İki yüzden fazla tiyatronun aktif olduğu Moskova. Dünyanın en çok milyarder barındıran ve belki de en pahalı kenti Moskova. Dört yüz civarında kütüphanesiyle övünen ve elinde kitaplarıyla benzersiz metrolarına koşturan halkın yaşadığı Moskova. Ve insanı yarım saatte çıldırtmaya yetecek kadar yoğun trafiğiyle Moskova.
Bütün bu manzaranın içinde, Moskova’ya dair bilinen soruların dışında bir soru daha var zihnimde. “Rus Sineması’nda animasyon ne durumda ve neden bizim bu konudaki gelişmelerden haberimiz yok?”

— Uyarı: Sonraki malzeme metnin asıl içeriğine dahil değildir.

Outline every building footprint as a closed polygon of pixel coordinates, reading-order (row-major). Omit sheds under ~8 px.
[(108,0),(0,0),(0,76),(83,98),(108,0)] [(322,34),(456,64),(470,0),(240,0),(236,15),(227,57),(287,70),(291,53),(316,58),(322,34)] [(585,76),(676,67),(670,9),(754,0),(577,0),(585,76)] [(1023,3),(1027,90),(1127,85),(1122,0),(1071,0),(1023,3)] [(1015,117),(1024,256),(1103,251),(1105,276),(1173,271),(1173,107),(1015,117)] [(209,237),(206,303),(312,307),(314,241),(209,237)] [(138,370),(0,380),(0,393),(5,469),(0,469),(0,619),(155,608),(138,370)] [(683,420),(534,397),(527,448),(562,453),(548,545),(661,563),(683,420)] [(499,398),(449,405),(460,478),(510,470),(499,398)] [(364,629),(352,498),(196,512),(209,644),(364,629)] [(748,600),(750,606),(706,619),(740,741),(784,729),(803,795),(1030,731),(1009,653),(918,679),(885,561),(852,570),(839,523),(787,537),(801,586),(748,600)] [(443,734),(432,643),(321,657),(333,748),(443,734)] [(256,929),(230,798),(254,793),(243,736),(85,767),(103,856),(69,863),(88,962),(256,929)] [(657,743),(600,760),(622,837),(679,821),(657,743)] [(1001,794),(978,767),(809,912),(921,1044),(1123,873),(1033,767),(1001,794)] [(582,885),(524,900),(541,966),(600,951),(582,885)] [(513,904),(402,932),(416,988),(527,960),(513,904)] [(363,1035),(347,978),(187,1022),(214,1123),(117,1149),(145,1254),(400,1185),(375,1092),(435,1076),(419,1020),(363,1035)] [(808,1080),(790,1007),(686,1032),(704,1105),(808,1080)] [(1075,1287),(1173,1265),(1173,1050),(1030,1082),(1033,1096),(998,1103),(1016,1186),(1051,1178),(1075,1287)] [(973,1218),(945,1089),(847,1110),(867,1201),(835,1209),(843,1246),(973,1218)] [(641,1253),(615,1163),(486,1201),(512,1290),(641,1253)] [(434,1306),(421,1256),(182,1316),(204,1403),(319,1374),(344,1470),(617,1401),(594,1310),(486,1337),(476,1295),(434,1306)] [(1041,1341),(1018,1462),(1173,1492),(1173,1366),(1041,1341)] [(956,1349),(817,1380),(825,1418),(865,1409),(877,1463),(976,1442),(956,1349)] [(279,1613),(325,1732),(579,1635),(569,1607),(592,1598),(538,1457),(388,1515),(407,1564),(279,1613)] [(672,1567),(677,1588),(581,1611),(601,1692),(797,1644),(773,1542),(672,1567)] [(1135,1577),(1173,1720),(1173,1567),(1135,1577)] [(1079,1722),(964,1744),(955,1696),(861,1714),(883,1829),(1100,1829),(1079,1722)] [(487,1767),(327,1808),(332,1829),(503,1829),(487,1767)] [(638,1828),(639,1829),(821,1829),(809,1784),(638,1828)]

Tuhaf gelebilir ama benim gibi bir animasyon meraklısı için anlaşılır bir soru. Hatta konuyu derinleştirince durum vahimleşiyor: Festivaller de olmasa günümüz Rus Sineması’ndan neredeyse hiç haberimiz olmayacak. Sinemayı sanat yapan nice ismin yaşadığı bir ülkeden söz ediyoruz. Rus Sineması’nın bu içine kapalı halini anlamak gerekiyor. Her tür ticari alanda ortaklıklar içinde olduğumuz bir ülkenin sinemasıyla bunca zamandır dirsek temasında bulunmamış olmamızın nedenlerini öğrenmek için de gerekli bu.
İşte ‘Türkiye Sineması Dünya Akademik Buluşmaları’ bu nedenle oldukça önemli. Bu buluşmaların birincil önemi tanışmak. Gidilen ülkenin sinema sektörü dinamiklerini anlamak. Kendi sinemamızın güçlü olduğu alanları ve sorunlarını doğruca ifade edebilmek.
Dünya sinemasında güçlendiğimizi söylüyoruz. Kesinlikle doğru. Değerli filmler, önemli festivallerden ödüllerle dönüyor. Ama bu başarılar, bizim kendimize anlattığımız hikayeler olarak kalmamalı. Bu başarıların sürekliliği için sinemamızın dinamiklerini doğru anlatmalı, kalıcı ortaklıklar için karşı tarafı iyi dinlemeliyiz. Akademik dilin önemi burada ortaya çıkıyor. Üstelik sadece ‘şimdi’ye ait bir dil kurmuyor akademi. Zamana yayılan, yarını da oluşturacak dil sayesinde oluşuyor süreklilik.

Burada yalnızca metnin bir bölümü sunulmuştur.